[EXERCISE DETAILS]:
Rewrite all the records below with "red suv" changed to "red sport utility vehicle" wherever it occurs, keeping everything else the same. Leave the pictures out of your answer.
***
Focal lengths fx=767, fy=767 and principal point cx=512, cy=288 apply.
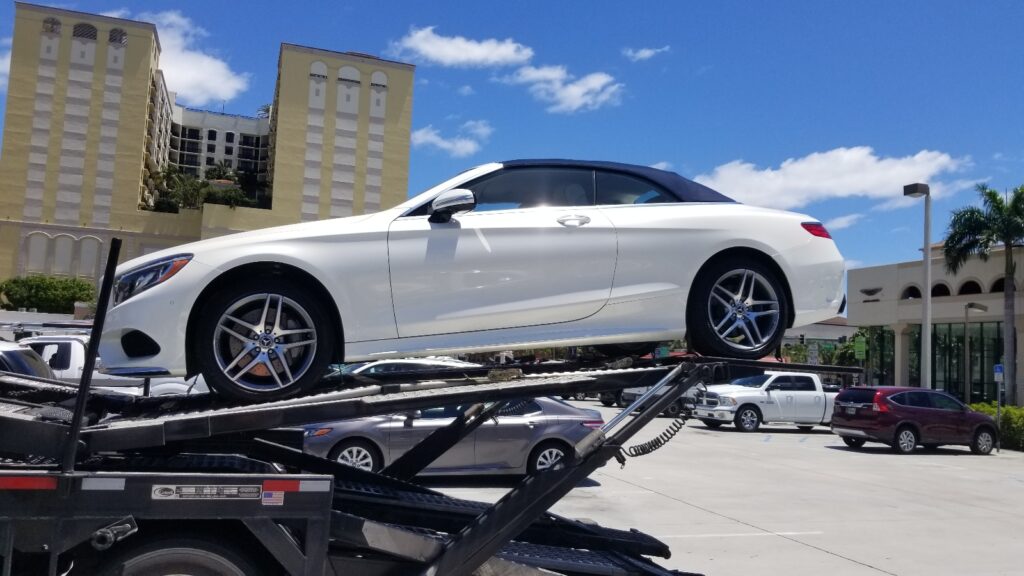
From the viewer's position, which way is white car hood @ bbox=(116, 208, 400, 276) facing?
facing to the left of the viewer

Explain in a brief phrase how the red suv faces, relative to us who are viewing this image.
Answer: facing away from the viewer and to the right of the viewer

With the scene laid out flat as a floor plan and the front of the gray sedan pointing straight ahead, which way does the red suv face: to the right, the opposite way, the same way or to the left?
the opposite way

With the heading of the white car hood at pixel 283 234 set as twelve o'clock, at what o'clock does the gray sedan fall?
The gray sedan is roughly at 4 o'clock from the white car hood.

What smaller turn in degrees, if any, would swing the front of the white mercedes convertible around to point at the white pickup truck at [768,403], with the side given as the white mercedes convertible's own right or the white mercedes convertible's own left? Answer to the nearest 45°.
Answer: approximately 135° to the white mercedes convertible's own right

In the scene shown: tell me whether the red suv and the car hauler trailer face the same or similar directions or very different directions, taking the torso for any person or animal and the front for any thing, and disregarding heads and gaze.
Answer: very different directions

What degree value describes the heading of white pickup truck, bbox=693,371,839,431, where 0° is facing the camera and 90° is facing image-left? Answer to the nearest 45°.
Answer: approximately 45°

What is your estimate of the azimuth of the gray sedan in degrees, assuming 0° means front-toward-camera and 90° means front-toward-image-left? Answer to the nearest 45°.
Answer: approximately 90°

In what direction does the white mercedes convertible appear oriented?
to the viewer's left

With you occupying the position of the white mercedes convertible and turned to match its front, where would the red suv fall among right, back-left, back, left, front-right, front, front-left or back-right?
back-right

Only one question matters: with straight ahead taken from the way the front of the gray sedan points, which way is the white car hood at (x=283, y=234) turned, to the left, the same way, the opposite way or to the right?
the same way

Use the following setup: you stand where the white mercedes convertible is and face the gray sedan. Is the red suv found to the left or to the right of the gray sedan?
right

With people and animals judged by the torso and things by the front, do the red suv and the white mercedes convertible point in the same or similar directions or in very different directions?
very different directions

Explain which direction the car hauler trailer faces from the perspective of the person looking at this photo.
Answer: facing to the left of the viewer

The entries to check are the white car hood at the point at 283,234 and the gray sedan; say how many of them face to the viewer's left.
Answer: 2

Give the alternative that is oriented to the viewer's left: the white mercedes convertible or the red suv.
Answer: the white mercedes convertible
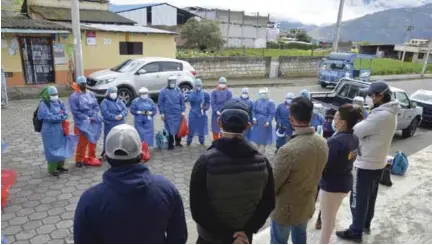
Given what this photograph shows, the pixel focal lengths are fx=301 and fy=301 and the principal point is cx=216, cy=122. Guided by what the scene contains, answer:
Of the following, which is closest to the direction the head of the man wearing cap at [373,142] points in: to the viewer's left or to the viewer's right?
to the viewer's left

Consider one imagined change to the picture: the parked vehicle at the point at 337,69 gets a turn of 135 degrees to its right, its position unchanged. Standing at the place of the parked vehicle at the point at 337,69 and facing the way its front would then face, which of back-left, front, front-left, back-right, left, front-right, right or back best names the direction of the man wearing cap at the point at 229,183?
back

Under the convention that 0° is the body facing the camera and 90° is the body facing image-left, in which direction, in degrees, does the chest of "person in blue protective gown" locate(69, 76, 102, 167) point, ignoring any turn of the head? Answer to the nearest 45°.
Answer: approximately 315°

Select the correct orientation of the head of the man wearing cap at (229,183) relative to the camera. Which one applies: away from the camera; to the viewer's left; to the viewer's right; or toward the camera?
away from the camera

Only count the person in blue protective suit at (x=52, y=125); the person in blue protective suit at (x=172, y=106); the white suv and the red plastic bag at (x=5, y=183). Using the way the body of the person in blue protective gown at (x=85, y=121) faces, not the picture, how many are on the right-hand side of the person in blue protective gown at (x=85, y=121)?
2

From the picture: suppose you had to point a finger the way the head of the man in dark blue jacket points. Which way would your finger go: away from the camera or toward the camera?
away from the camera

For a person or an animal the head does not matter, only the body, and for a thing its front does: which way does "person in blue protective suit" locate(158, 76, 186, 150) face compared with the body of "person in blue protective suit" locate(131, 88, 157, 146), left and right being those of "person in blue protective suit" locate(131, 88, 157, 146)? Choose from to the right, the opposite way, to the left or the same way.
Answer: the same way

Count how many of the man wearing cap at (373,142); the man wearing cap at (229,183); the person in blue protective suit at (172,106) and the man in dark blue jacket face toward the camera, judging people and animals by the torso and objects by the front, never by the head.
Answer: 1

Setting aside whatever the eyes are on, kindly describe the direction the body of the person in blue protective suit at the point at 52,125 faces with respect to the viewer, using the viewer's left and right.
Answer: facing the viewer and to the right of the viewer

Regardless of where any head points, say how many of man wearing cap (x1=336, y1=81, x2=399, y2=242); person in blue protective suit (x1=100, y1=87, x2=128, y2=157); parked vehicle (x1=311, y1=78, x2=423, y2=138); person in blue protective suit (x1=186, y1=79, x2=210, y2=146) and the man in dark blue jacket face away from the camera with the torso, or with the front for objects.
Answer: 1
***
[EXERCISE SOLUTION]:
Focal lengths fx=767, fy=767 and principal point cx=512, cy=288 apply.
From the viewer's position, which way is white car hood @ bbox=(116, 208, 400, 276) facing?
facing to the left of the viewer

Explain in a brief phrase how the red sport utility vehicle faces, relative to us who are viewing this image.
Answer: facing away from the viewer and to the right of the viewer

With the scene laid out flat as a floor plan and the front of the gray sedan pointing straight ahead, which way does the red sport utility vehicle face: to the right, the opposite way, the same way or to the left?
the opposite way

With the heading of the white car hood at pixel 283 234 set as twelve o'clock, at what o'clock does the gray sedan fall?
The gray sedan is roughly at 4 o'clock from the white car hood.

What smaller turn in degrees, if any, would swing the front of the white mercedes convertible around to point at the white pickup truck at [768,403], with the side given as the white mercedes convertible's own right or the white mercedes convertible's own left? Answer to the nearest 45°.
Answer: approximately 135° to the white mercedes convertible's own right

In the scene shown: tell me whether the red sport utility vehicle and the car hauler trailer face the same or similar directions or very different directions, taking the torso for any person or animal and the front for any thing, and disregarding heads and gaze.
Answer: very different directions

What degree value describes the heading of white pickup truck, bbox=693,371,839,431, where 0° is facing the camera and 90° is facing image-left? Answer to the nearest 45°.
Answer: approximately 45°

What is your estimate of the azimuth of the gray sedan in degrees, assuming 0° means front-toward-camera and 90° means front-toward-image-left? Answer to the nearest 45°.
Answer: approximately 90°

In what direction does the white mercedes convertible appear oriented?
to the viewer's left

With you occupying the position of the white mercedes convertible and turned to match its front, where would the red sport utility vehicle fall among right, back-left, back, left, front-right, front, front-left or back-right?
back-right

Only one question matters: with straight ahead taken from the way the front of the gray sedan points, which way is the white car hood at (x=283, y=234) turned, to the left, the same way, the opposite way or to the right?
the same way

Use the following setup: you stand where the white mercedes convertible is and face the gray sedan. Is the red sport utility vehicle found to the left or to the right of the gray sedan?
right

With people and animals judged by the torso and things by the front, do the red sport utility vehicle and the white mercedes convertible point in the same or similar directions or in very different directions?
very different directions

Explain which direction the car hauler trailer faces from the perspective of the person looking at this photo.
Answer: facing to the left of the viewer

The entries to check are the white car hood at the point at 283,234 and the gray sedan; say how many of them face to the viewer's left.
Answer: 2

Give the alternative that is oriented to the viewer's left: the white mercedes convertible or the red sport utility vehicle.
Answer: the white mercedes convertible
Given what this photograph shows, the pixel focal lengths are fx=301 and fy=301 and the principal point is cx=216, cy=122. Guided by what the scene contains, answer:
Of the following, which is closest to the direction the head of the man wearing cap at [373,142] points in: to the viewer's left or to the viewer's right?
to the viewer's left

Consider one imagined change to the picture: the parked vehicle at the point at 337,69 gets a turn of 135 degrees to its right, its position unchanged. Standing at the place of the parked vehicle at the point at 337,69 and facing the way its front would then face, which of back-left, front, front-left, back-right, left, front-right, right or back best names the direction of the man wearing cap at the point at 229,183?
back

Under the convention that 0° is the body facing the camera and 90° is the body facing image-left, in which direction, in degrees, does the chest of "person in blue protective gown" locate(69, 76, 102, 167) point, ignoring any turn of the head? Answer to the nearest 45°.
Answer: approximately 315°

Select the correct orientation of the head of the man wearing cap at (229,183) relative to the camera. Which one applies: away from the camera; to the viewer's left; to the viewer's right; or toward the camera?
away from the camera

Only count the person in blue protective suit at (x=52, y=125); the person in blue protective suit at (x=172, y=106); the white suv and the red plastic bag at (x=5, y=183). Using the way the body of the person in blue protective gown at (x=85, y=121) faces, not the picture, how many are on the right-hand side of the person in blue protective gown at (x=85, y=121)?
2

From the picture: suppose you had to point a finger the way the head of the man in dark blue jacket points. Which way would your finger go: away from the camera or toward the camera?
away from the camera

For a person or an animal the head does not matter, only the body, and for a thing its front does: which way does "person in blue protective suit" locate(158, 76, 186, 150) face compared with the body of "person in blue protective suit" locate(131, 88, 157, 146), left and right being those of "person in blue protective suit" locate(131, 88, 157, 146)? Choose from to the right, the opposite way, to the left or the same way.
Answer: the same way

Count how many of the man wearing cap at (373,142); the man wearing cap at (229,183); the person in blue protective suit at (172,106) and the man in dark blue jacket face toward the camera, judging people and animals by the torso and objects by the front, never by the head.
Answer: 1

Setting aside whatever the eyes are on, kindly describe the direction the body of the person in blue protective suit at the point at 52,125 faces with respect to the viewer, using the viewer's left and right.
Answer: facing the viewer and to the right of the viewer

Regardless of where any head points, say how many of man wearing cap (x1=336, y1=81, x2=399, y2=242); person in blue protective suit (x1=100, y1=87, x2=128, y2=157); parked vehicle (x1=311, y1=78, x2=423, y2=138); person in blue protective suit (x1=186, y1=79, x2=210, y2=146) and the man in dark blue jacket face away from the camera with the torso, or with the front for objects.
Answer: 1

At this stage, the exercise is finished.